[begin Data listing]

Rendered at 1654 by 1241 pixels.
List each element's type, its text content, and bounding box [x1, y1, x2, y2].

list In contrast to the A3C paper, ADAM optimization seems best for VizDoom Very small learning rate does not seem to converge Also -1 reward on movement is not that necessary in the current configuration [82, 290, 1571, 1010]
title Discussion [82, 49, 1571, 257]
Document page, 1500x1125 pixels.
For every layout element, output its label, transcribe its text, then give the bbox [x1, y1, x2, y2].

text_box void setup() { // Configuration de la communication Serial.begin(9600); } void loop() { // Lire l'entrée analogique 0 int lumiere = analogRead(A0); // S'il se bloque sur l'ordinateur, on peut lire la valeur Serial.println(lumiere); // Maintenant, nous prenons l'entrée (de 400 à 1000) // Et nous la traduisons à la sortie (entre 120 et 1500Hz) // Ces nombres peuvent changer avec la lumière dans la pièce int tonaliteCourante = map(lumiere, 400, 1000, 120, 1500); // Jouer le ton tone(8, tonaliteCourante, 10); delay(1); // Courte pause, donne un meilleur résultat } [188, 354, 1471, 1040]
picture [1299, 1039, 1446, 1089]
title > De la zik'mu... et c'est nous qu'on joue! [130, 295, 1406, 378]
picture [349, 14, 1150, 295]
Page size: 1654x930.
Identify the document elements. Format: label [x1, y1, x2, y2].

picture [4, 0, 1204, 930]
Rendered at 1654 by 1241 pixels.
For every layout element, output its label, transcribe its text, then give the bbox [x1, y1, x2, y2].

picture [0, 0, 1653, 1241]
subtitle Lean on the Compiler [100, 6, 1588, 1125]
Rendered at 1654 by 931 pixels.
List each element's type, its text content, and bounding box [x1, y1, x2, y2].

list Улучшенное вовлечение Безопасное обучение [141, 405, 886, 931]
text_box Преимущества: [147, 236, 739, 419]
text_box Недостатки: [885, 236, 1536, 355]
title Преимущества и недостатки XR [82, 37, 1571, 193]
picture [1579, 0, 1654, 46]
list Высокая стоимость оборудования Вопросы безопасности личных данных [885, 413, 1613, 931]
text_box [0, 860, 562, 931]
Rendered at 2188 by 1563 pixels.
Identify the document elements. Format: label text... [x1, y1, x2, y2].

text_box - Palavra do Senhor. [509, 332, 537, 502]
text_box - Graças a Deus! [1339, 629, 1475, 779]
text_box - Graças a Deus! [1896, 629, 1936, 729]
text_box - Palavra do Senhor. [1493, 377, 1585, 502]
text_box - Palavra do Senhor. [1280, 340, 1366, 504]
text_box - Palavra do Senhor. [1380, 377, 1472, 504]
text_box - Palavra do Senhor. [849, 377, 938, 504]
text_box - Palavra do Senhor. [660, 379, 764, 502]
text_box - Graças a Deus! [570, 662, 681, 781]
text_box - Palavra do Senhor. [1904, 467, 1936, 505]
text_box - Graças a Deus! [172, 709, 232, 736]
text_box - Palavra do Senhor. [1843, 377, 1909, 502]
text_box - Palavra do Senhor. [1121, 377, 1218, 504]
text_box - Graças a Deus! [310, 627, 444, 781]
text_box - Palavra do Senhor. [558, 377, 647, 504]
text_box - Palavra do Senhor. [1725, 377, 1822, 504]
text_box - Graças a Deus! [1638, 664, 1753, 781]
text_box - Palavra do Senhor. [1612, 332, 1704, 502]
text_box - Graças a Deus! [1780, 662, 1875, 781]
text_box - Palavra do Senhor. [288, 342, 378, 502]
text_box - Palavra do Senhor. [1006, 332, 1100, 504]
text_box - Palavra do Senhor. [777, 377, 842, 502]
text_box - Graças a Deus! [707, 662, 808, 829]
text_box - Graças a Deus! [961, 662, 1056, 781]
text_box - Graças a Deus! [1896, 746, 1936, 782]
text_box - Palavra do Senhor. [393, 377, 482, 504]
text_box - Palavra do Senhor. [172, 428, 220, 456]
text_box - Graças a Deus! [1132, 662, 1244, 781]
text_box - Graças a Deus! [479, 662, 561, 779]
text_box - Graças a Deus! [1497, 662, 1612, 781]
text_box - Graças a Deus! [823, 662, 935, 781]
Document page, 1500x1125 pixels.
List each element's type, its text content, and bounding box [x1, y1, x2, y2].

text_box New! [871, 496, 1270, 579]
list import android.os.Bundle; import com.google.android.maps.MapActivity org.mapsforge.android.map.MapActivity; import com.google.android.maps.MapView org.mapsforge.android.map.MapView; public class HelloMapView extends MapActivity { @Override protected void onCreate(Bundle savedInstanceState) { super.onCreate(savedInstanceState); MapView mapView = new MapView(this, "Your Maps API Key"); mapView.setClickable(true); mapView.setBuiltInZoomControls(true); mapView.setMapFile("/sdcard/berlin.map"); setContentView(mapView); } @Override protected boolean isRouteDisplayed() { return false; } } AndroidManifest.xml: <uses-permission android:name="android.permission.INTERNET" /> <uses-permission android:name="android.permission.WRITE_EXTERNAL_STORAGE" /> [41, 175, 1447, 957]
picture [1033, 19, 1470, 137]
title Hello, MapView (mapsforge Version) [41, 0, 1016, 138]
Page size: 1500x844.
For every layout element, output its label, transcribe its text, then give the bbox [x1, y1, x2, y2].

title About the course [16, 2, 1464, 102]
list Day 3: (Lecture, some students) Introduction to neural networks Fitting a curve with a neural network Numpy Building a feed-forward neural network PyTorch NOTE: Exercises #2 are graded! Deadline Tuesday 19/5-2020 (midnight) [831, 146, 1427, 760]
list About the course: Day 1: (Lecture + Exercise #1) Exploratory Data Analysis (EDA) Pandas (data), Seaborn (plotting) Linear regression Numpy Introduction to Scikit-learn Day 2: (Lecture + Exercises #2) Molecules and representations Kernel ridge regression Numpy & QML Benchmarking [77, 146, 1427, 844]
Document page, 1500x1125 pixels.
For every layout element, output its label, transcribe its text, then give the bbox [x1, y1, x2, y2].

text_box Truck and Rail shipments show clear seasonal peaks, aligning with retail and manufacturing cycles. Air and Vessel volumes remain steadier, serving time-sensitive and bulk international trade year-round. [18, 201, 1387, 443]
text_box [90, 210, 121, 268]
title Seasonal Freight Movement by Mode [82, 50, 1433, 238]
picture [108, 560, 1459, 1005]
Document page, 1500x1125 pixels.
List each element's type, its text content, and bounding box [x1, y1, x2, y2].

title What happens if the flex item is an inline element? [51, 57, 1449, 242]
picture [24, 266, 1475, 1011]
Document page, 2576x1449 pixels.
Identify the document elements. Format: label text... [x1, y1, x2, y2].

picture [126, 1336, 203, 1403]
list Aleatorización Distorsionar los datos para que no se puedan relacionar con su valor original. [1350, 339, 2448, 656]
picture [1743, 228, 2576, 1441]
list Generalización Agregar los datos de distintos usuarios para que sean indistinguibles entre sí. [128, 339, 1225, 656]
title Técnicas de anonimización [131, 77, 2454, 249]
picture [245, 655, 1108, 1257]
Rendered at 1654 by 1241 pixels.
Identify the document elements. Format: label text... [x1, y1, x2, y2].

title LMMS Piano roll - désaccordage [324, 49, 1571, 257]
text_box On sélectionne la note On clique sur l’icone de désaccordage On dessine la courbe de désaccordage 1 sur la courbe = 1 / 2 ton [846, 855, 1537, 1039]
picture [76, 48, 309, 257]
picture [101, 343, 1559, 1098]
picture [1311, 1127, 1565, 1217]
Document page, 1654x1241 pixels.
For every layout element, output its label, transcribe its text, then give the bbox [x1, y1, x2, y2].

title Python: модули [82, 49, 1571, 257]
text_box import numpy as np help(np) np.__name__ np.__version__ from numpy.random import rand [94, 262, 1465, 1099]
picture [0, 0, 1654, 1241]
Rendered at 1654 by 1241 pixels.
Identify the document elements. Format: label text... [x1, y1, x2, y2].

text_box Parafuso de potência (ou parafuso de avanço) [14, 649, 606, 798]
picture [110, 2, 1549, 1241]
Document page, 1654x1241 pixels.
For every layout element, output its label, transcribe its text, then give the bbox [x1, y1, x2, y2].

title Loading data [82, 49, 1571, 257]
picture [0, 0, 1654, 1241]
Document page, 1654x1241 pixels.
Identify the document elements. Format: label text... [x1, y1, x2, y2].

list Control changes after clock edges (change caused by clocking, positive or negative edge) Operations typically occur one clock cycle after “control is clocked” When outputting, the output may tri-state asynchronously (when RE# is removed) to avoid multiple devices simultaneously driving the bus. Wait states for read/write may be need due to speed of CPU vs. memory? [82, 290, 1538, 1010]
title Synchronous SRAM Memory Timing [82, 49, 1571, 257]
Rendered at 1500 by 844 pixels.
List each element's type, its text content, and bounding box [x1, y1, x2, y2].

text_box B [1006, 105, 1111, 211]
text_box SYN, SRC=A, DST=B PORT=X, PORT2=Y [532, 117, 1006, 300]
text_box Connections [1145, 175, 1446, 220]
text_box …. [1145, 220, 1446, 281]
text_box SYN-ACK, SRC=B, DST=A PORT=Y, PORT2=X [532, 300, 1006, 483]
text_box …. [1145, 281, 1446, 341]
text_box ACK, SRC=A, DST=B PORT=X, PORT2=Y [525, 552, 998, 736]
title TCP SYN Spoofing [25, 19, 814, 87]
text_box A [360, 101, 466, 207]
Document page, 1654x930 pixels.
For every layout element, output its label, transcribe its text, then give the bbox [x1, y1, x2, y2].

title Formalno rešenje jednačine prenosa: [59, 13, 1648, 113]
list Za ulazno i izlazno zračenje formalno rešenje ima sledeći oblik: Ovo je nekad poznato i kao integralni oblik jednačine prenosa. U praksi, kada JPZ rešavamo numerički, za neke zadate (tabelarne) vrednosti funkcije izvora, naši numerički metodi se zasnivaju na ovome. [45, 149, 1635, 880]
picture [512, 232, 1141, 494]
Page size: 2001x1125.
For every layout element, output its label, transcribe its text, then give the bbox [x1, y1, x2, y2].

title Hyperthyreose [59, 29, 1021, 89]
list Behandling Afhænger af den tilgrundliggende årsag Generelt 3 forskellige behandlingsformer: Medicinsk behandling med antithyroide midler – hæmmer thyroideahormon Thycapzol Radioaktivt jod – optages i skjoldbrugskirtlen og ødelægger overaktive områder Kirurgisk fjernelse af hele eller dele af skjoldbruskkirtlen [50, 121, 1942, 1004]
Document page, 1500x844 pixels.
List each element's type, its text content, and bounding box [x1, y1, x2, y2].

[end Data listing]

Write out the lines between the one containing "Page size: 2001x1125." and the one containing "title Hyperthyreose [59, 29, 1021, 89]", inclusive, switching "transcribe" to "copy out" and keeping everything else unchanged.

» **Complete response**:
Page size: 2001x1125.
For every layout element, output its label, copy out its text, then give the bbox [x1, y1, x2, y2].

title Hyperthyreose [59, 29, 1021, 89]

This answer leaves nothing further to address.